The template can be deployed on an NGC optimized instance, here we list the steps necessary to configure it on a AWS EC2 g4dn.xlarge instance on the NVIDIA Deep Learning AMI environment.
- Log in via ssh following the instructions on the EC2 Management Dashboard.
- Clone the repo
pytorch-template
in the home directory. - Download the most update PyTorch container running
docker pull nvcr.io/nvidia/pytorch:YY.MM-py3
(replace “YY” and “MM” with the most recent version updated monthly) - Create a container with
docker run --gpus all --name template -e HOME=$HOME -e USER=$USER \
-v $HOME:$HOME -p 6006:6006 --shm-size 60G -it nvcr.io/nvidia/pytorch:YY.MM-py3
At the end of the procedure you will gain access to a terminal on a Docker container configured to work on the GPU and you could simply run the commands above leveraging the speed of parallel computing.
The $HOME
directory on the Docker container is linked to the $HOME
directory
of the host machine, so the repository can be found in the $HOME
, similarly the
port 6006 used by TensorBoard is remapped from the container to the port 6006
of the host machine.
Useful commands to interact with the Docker container are:
docker start template
: start the container;docker exec -it template bash
: open a terminal on the container;docker stop template
: stop the container;docker rm template
: remove the container.
In order to monitor training you can run the following commands from the container console:
watch -n 1 nvidia-smi
to monitor GPU usage;tensorboard --logdir runs/<run_id> --bind_all
to start Tensorboard.
The template also includes an implementation of a cool new optimizer, Ranger. Ranger uses the Lookahead optimization method together with the RAdam optimizer. It is not used here, as it is way too slow for such a simple model, but it reportedly performs better than other Adam variants on deeper models.

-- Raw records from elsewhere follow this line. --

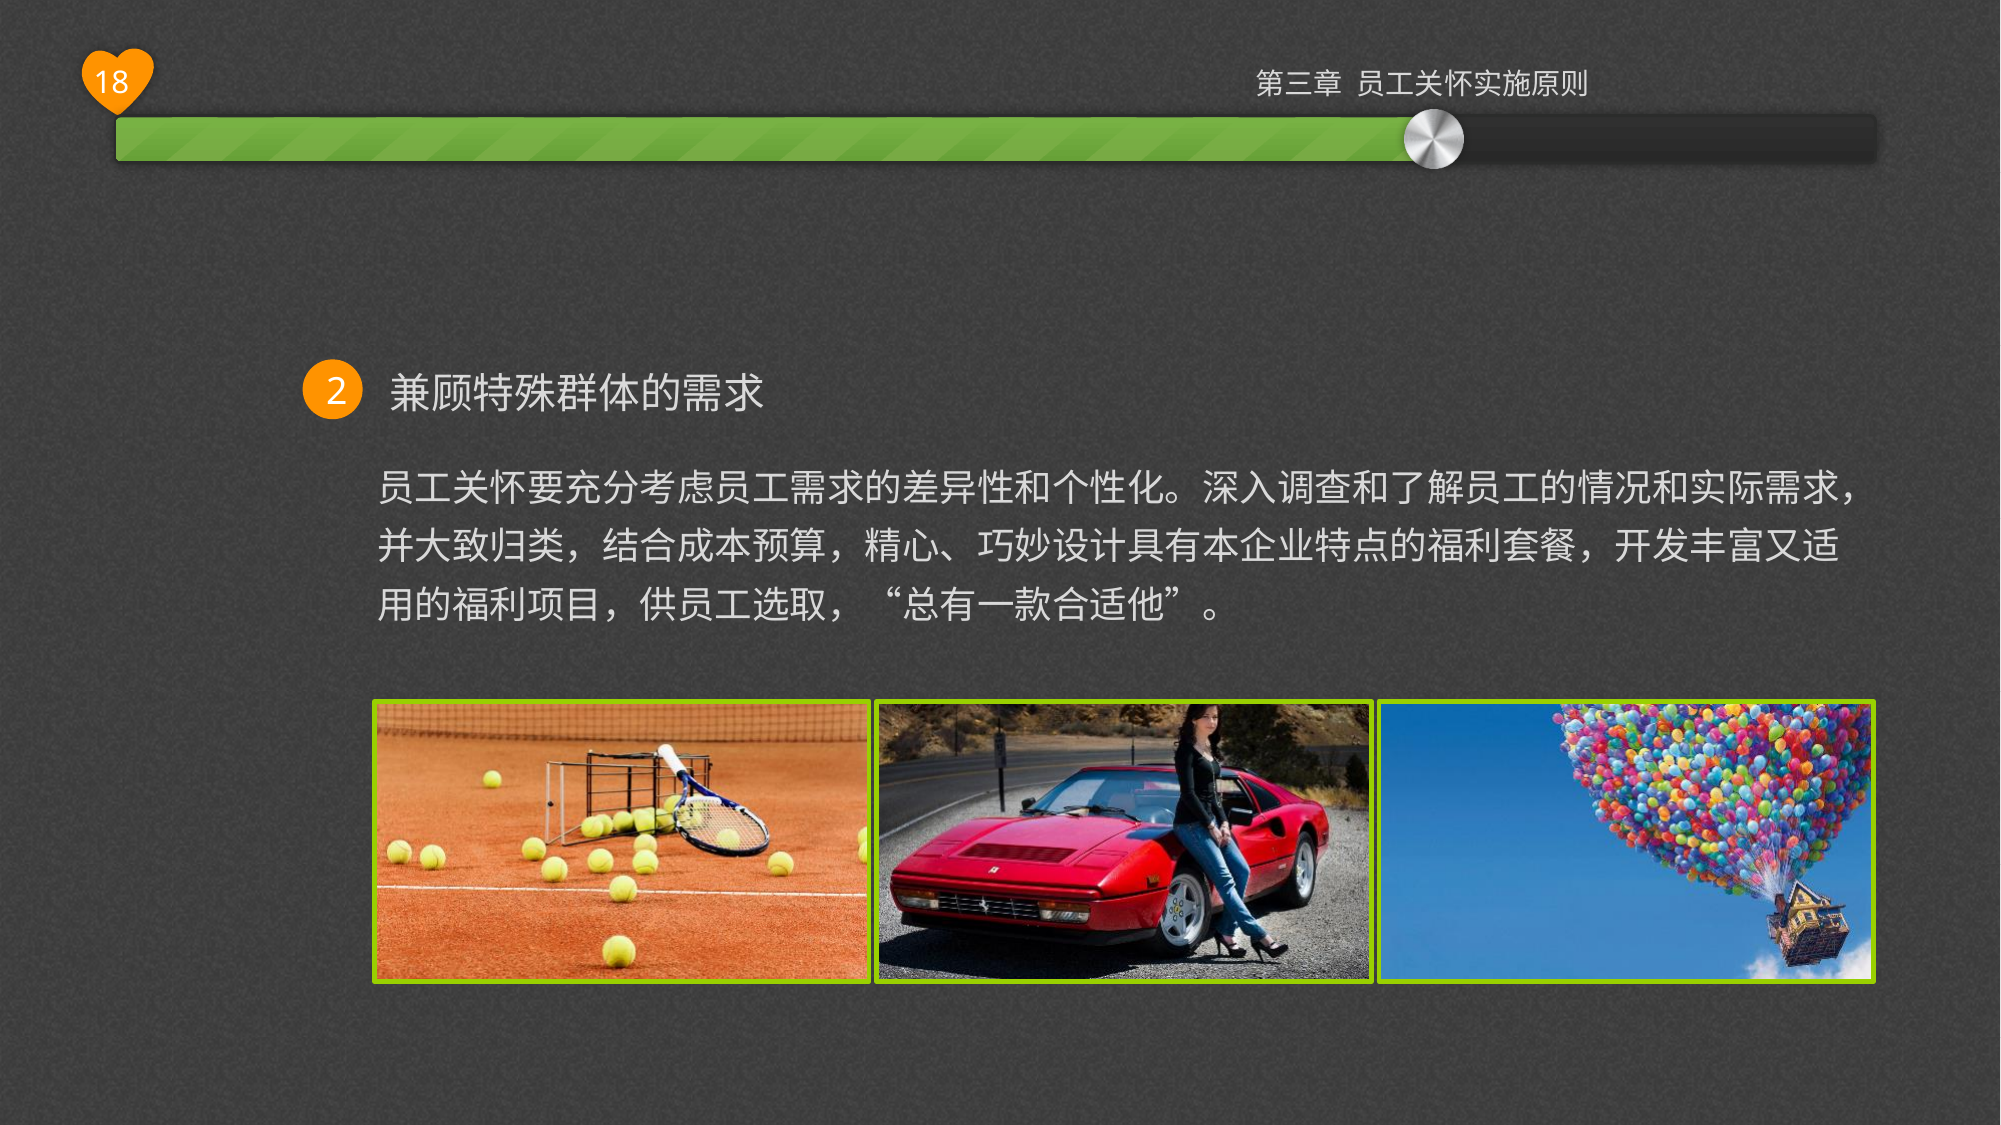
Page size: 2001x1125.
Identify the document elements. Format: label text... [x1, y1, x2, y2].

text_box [302, 359, 1171, 425]
picture [0, 0, 2001, 1125]
text_box 员工关怀要充分考虑员工需求的差异性和个性化。深入调查和了解员工的情况和实际需求，并大致归类，结合成本预算，精心、巧妙设计具有本企业特点的福利套餐，开发丰富又适用的福利项目，供员工选取，“总有一款合适他”。 [362, 442, 1889, 633]
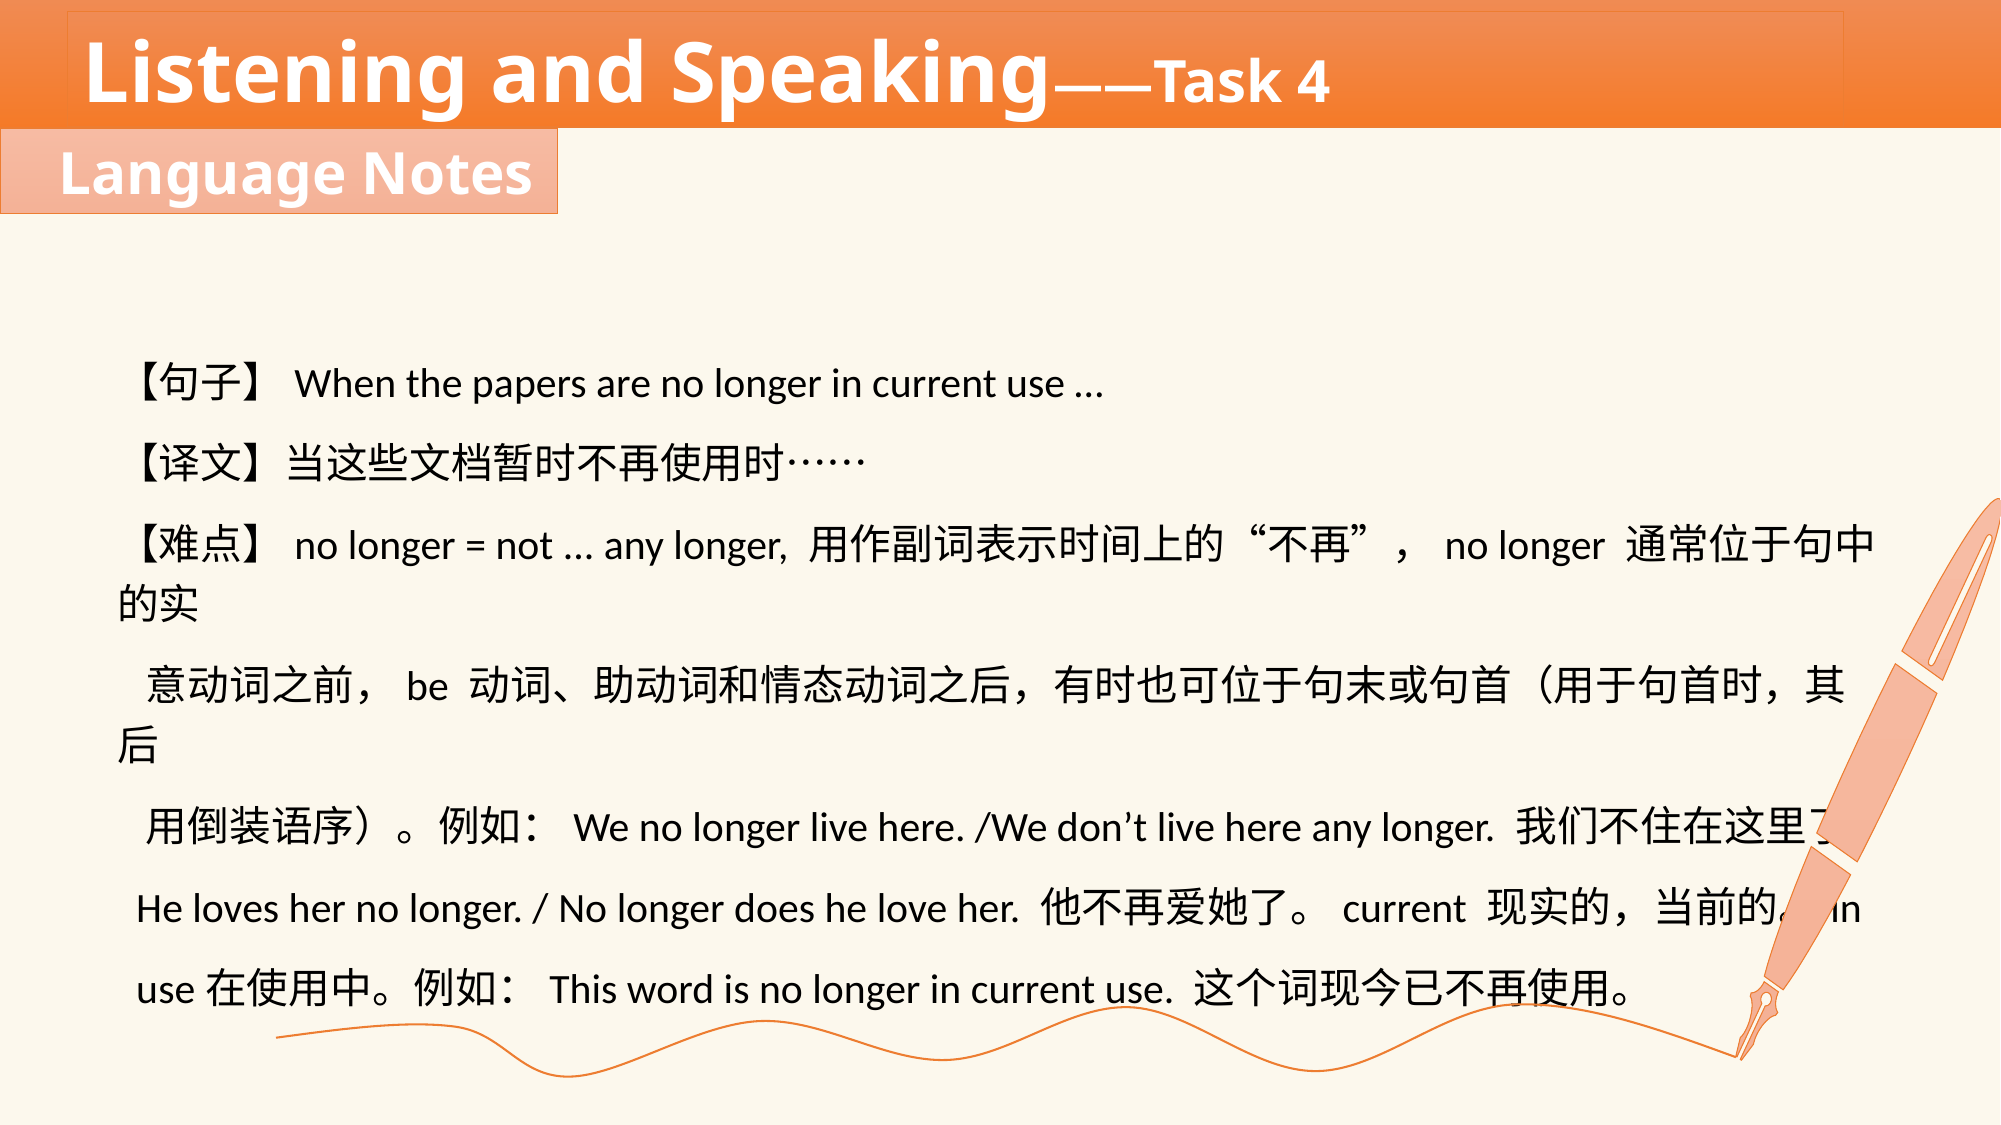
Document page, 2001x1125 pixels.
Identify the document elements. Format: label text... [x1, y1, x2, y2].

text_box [0, 0, 2000, 128]
text_box [1816, 662, 1938, 863]
text_box [1901, 498, 2000, 682]
list 【句子】When the papers are no longer in current use … 【译文】当这些文档暂时不再使用时…… 【难点】no longer = not ... any longer, 用作副词表示时间上的“不再”，no longer 通常位于句中的实 意动词之前，be 动词、助动词和情态动词之后，有时也可位于句末或句首（用于句首时，其后 用倒装语序）。例如：We no longer live here. /We don’t live here any longer. 我们不住在这里了。 He loves her no longer. / No longer does he love her. 他不再爱她了。current 现实的，当前的。in use在使用中。例如：This word is no longer in current use. 这个词现今已不再使用。 [102, 338, 1900, 1125]
text_box Language Notes [0, 128, 558, 214]
text_box [1763, 845, 1852, 991]
text_box [275, 1003, 1737, 1078]
text_box [1735, 980, 1780, 1061]
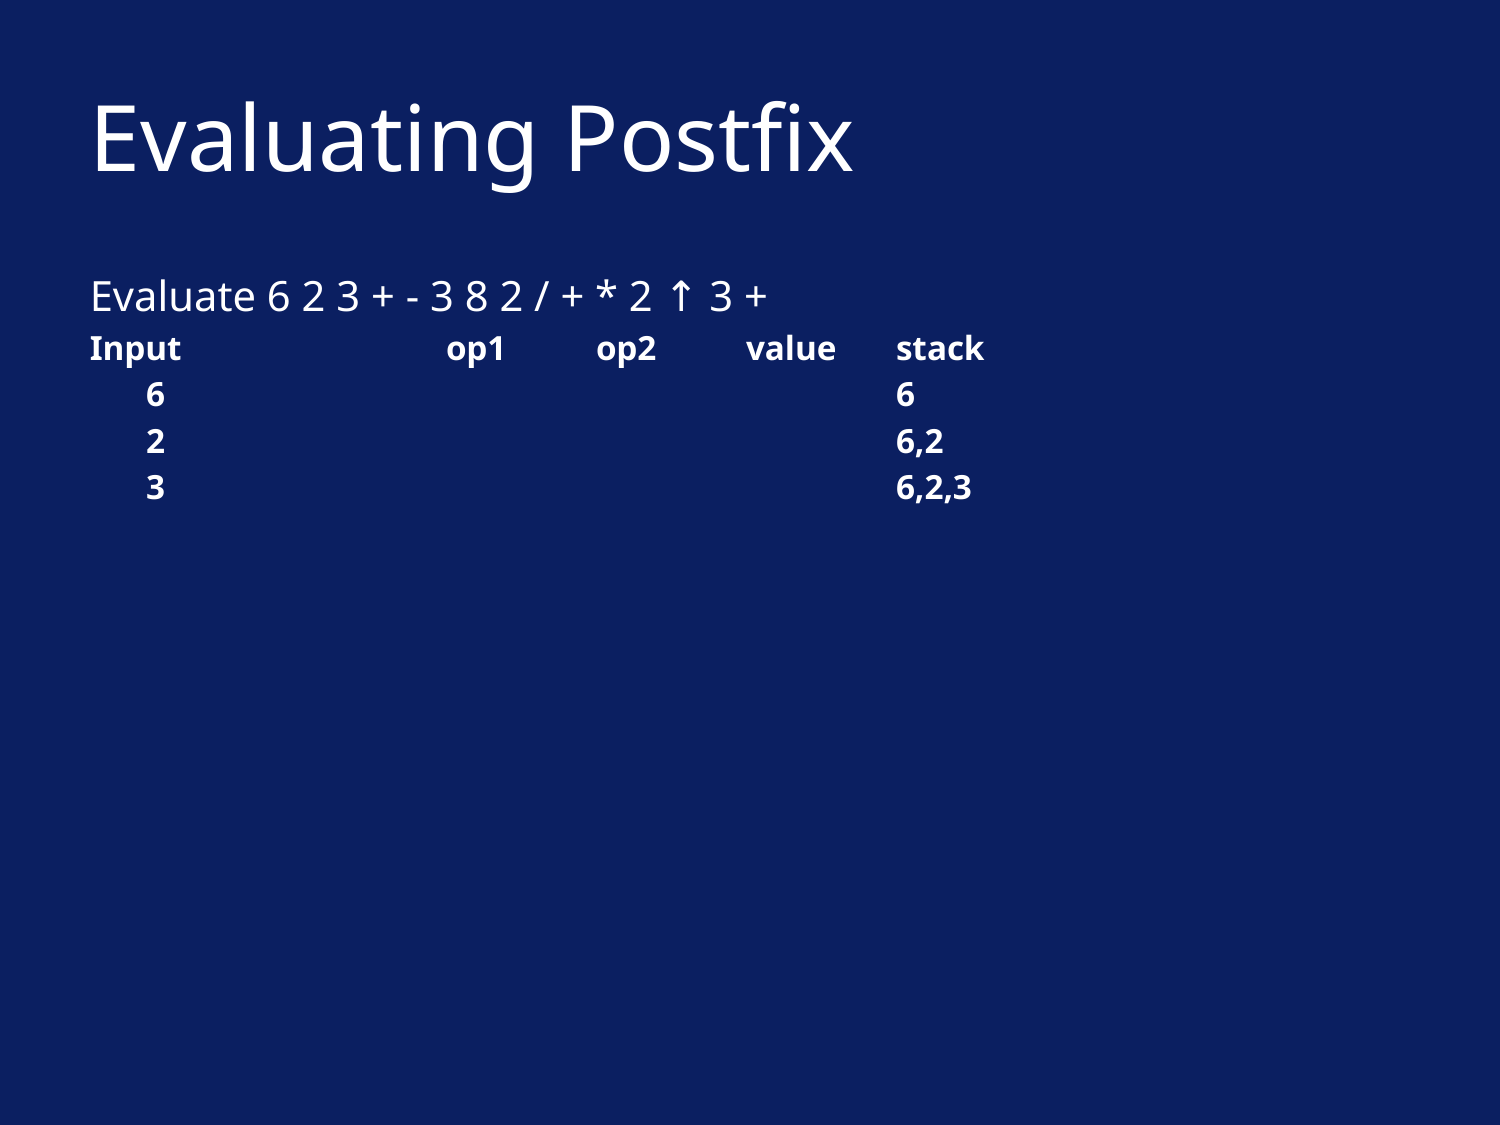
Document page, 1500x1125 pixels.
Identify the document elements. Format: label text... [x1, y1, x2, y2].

list Evaluate 6 2 3 + - 3 8 2 / + * 2 ↑ 3 + Input op1 op2 value stack 6 6 2 6,2 3 6,2,3 [74, 262, 1425, 1038]
title Evaluating Postfix [74, 59, 1425, 210]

You can use it simply by calling:
from pytorch_template.models.optimizer.ranger import Ranger
optimizer = Ranger(module.parameters())
If you want, you can specify many more hyper-parameters. If you use a learning rate scheduler, you should make sure that the learning rate remains constant for a rather long time, in order to let RAdam start correctly and to take advantage of LookAhead exploration.
An implementation of the Mish activation function is also included. Mish seems to perform slightly better than ReLu when training deep models, and works well in conjunction with Ranger.
To use Mish, you just need to call it:
from pytorch_template.models.mish import Mish
mish = Mish()
This project is licensed under Apache License 2.0, see the LICENSE file for details.